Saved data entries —
==================================================

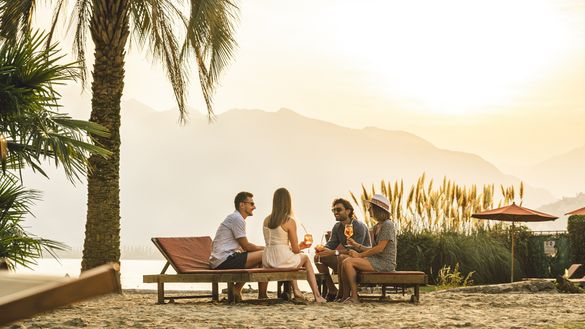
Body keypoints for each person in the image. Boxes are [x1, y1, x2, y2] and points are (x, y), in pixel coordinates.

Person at [262, 188, 326, 303]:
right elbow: (296, 250)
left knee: (291, 257)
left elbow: (277, 244)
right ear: (288, 202)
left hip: (267, 259)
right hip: (281, 260)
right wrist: (302, 247)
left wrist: (297, 247)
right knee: (305, 258)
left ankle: (296, 290)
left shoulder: (266, 220)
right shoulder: (289, 220)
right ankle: (317, 295)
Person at [209, 191, 268, 301]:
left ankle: (237, 289)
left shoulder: (235, 218)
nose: (254, 207)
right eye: (251, 204)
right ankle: (262, 295)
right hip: (224, 260)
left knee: (258, 260)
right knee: (265, 254)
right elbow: (247, 246)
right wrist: (266, 248)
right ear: (242, 204)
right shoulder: (237, 218)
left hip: (223, 259)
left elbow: (242, 246)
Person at [340, 194, 397, 303]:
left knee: (348, 262)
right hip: (376, 260)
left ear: (377, 209)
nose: (368, 210)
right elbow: (373, 249)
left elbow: (380, 249)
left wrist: (359, 255)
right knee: (343, 259)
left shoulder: (388, 225)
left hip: (385, 263)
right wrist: (356, 245)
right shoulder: (377, 226)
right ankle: (345, 295)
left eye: (370, 208)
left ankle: (355, 297)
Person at [314, 198, 371, 301]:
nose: (335, 212)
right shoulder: (337, 227)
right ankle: (332, 289)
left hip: (362, 260)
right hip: (345, 258)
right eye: (333, 210)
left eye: (338, 209)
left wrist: (334, 252)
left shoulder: (358, 226)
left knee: (341, 257)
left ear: (348, 211)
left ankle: (342, 294)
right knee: (318, 257)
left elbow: (356, 250)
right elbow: (331, 244)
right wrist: (322, 249)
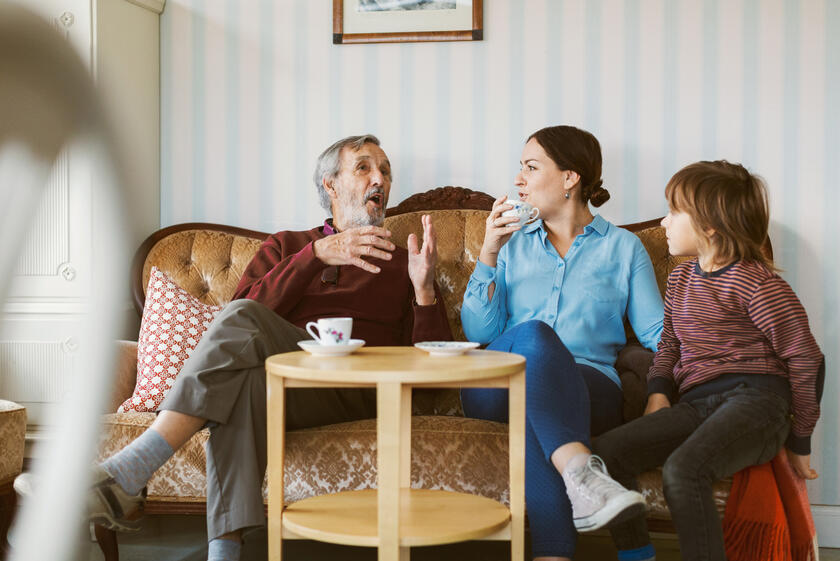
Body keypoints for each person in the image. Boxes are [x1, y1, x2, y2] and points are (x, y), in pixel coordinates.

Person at [87, 134, 452, 561]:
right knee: (246, 381)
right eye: (365, 167)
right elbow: (239, 320)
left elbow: (431, 372)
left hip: (360, 388)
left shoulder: (399, 260)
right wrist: (315, 255)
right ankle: (224, 553)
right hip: (290, 381)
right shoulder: (287, 246)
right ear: (330, 185)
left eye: (386, 171)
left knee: (242, 353)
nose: (380, 179)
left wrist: (424, 289)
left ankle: (135, 466)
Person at [591, 160, 824, 561]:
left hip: (757, 402)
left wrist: (800, 440)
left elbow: (806, 359)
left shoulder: (759, 283)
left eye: (674, 212)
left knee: (683, 471)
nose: (663, 222)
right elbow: (669, 348)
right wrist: (658, 393)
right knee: (605, 454)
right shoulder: (681, 281)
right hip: (697, 403)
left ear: (710, 226)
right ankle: (637, 553)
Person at [460, 125, 664, 561]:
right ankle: (583, 475)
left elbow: (659, 336)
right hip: (496, 383)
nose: (519, 180)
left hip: (589, 387)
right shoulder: (511, 246)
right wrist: (490, 251)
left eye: (531, 168)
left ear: (570, 178)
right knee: (535, 336)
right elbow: (480, 335)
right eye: (520, 169)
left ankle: (553, 553)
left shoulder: (625, 250)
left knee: (534, 413)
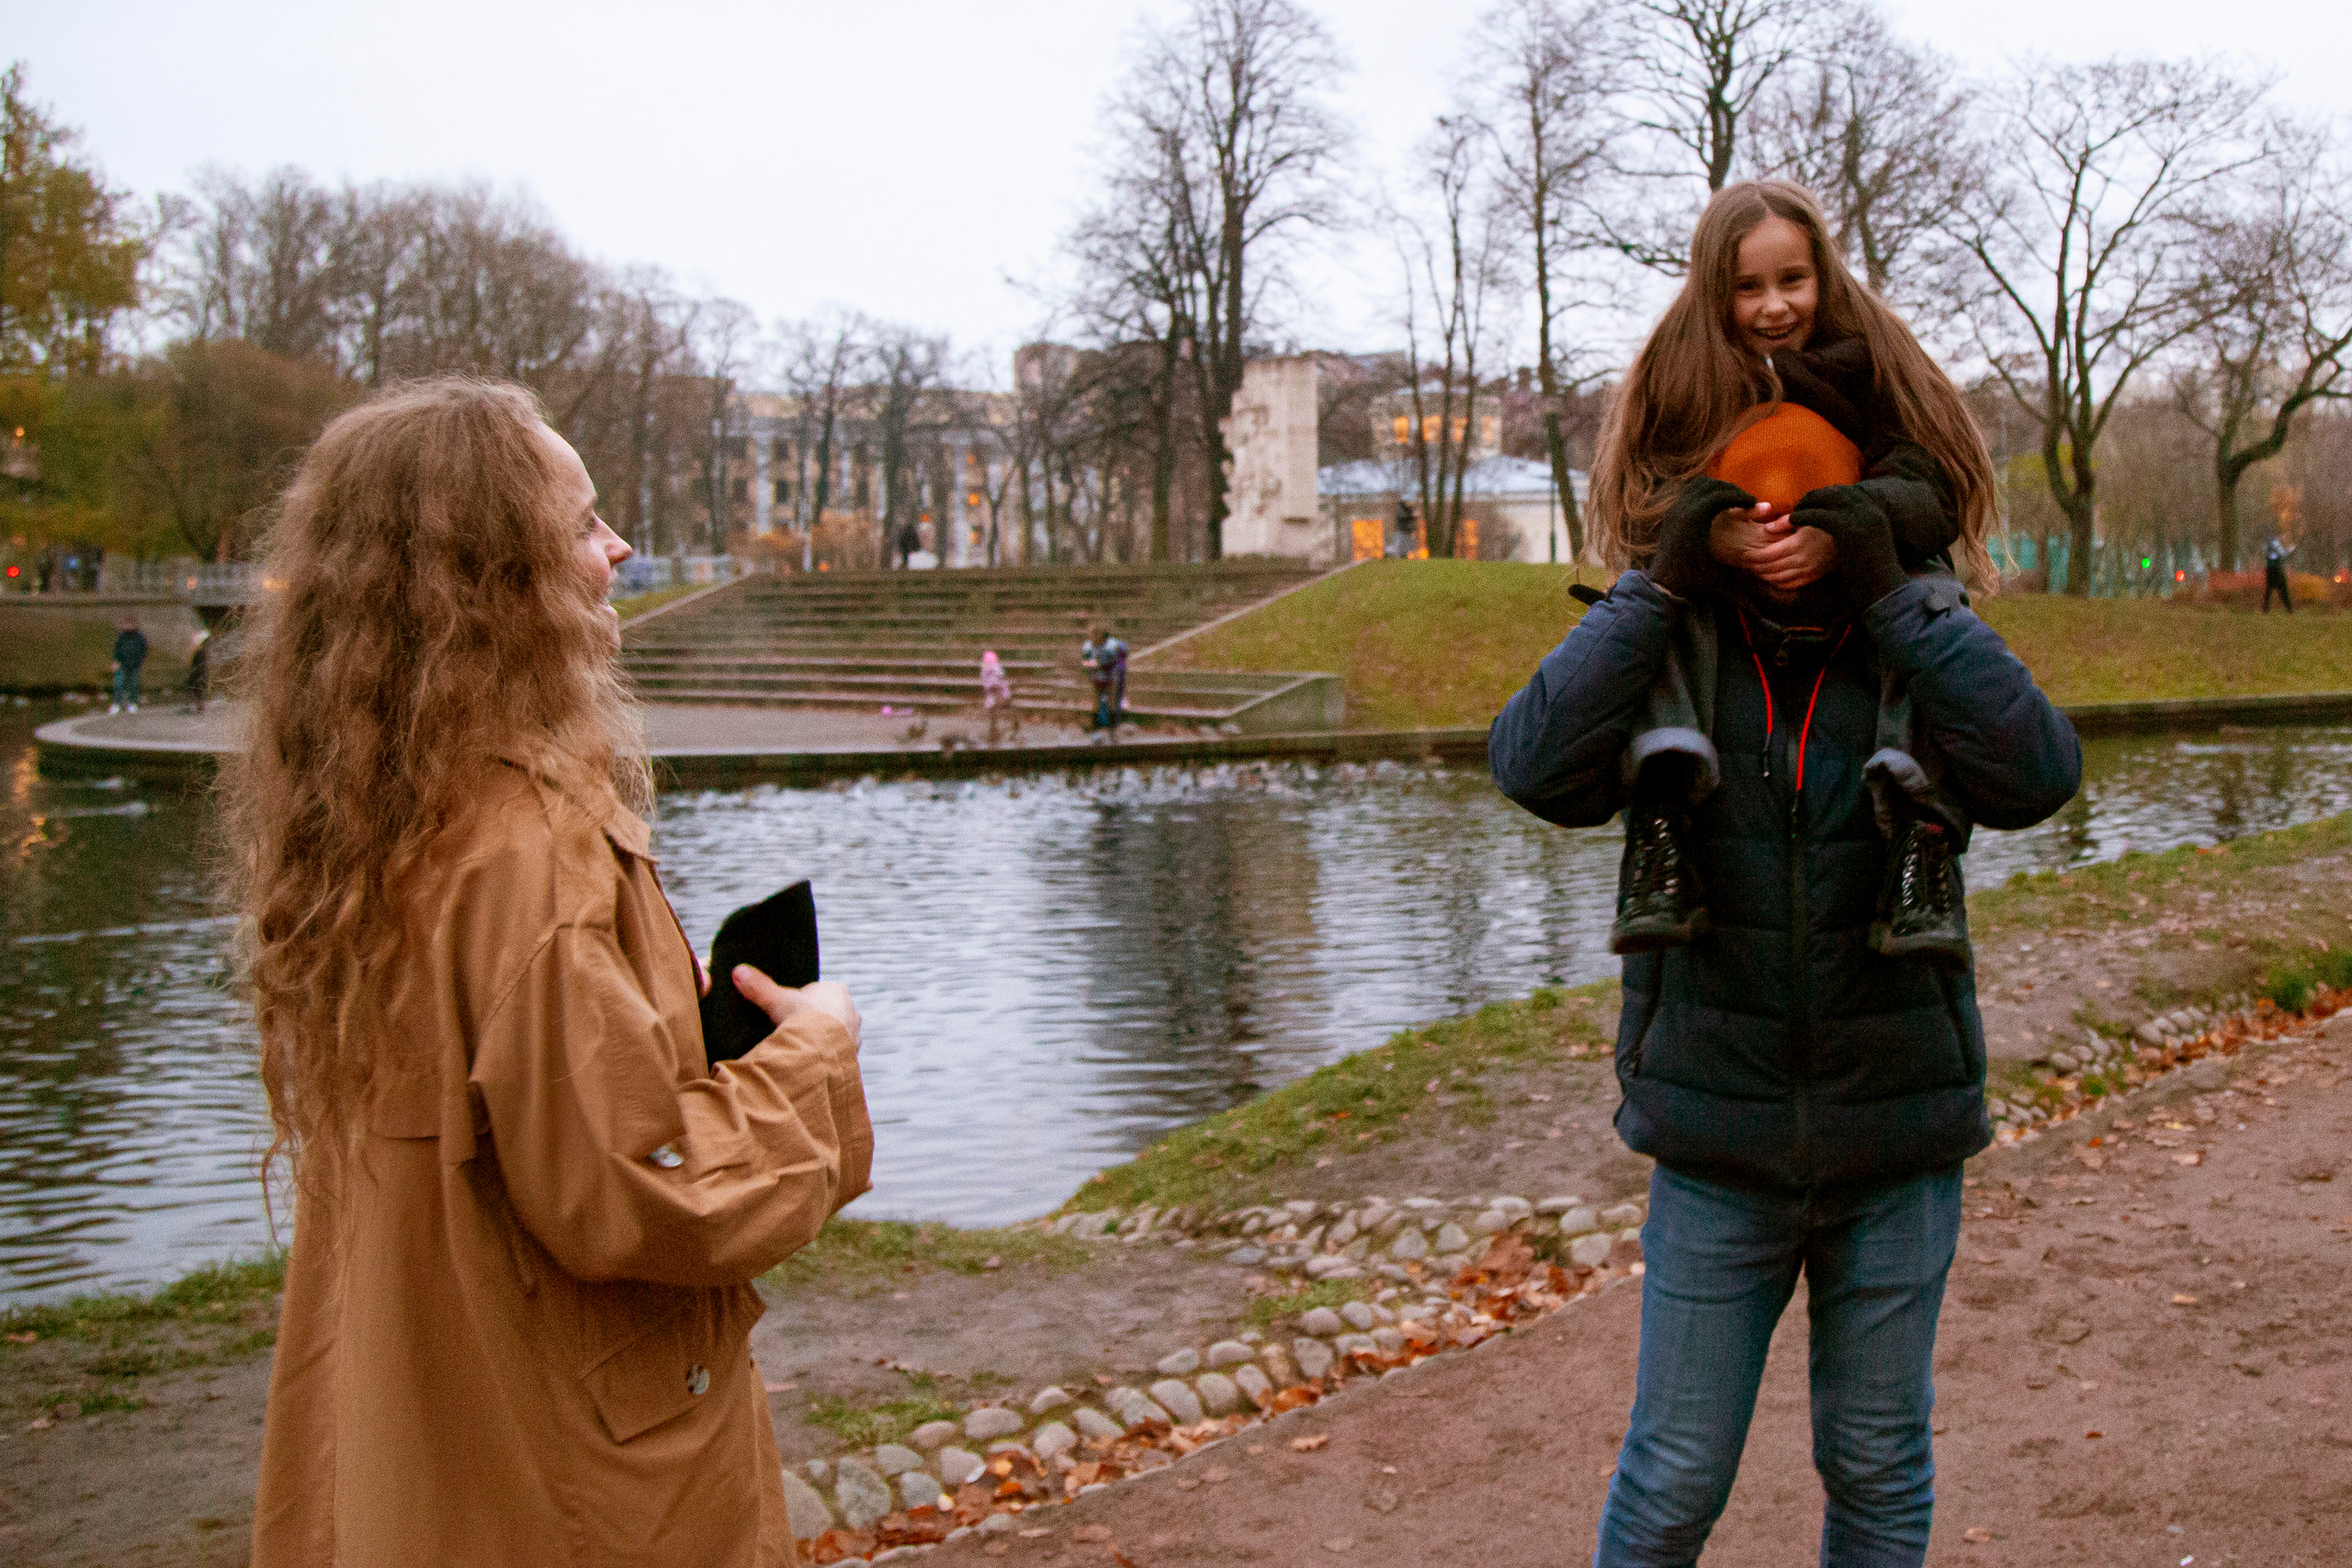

==================================================

Your task — From the entries above, restate word for word the lines from the line containing "right ankle: (224, 553)" to the line containing "right shoulder: (681, 281)", both ends included, and nothing more.

Result of this exercise —
right ankle: (224, 553)
right hip: (290, 381)
right shoulder: (287, 246)
right ear: (330, 185)
left eye: (386, 171)
left knee: (242, 353)
nose: (380, 179)
left wrist: (424, 289)
left ankle: (135, 466)
Person at [591, 160, 824, 561]:
left hip: (757, 402)
left wrist: (800, 440)
left elbow: (806, 359)
left shoulder: (759, 283)
left eye: (674, 212)
left knee: (683, 471)
nose: (663, 222)
right elbow: (669, 348)
right wrist: (658, 393)
right knee: (605, 454)
right shoulder: (681, 281)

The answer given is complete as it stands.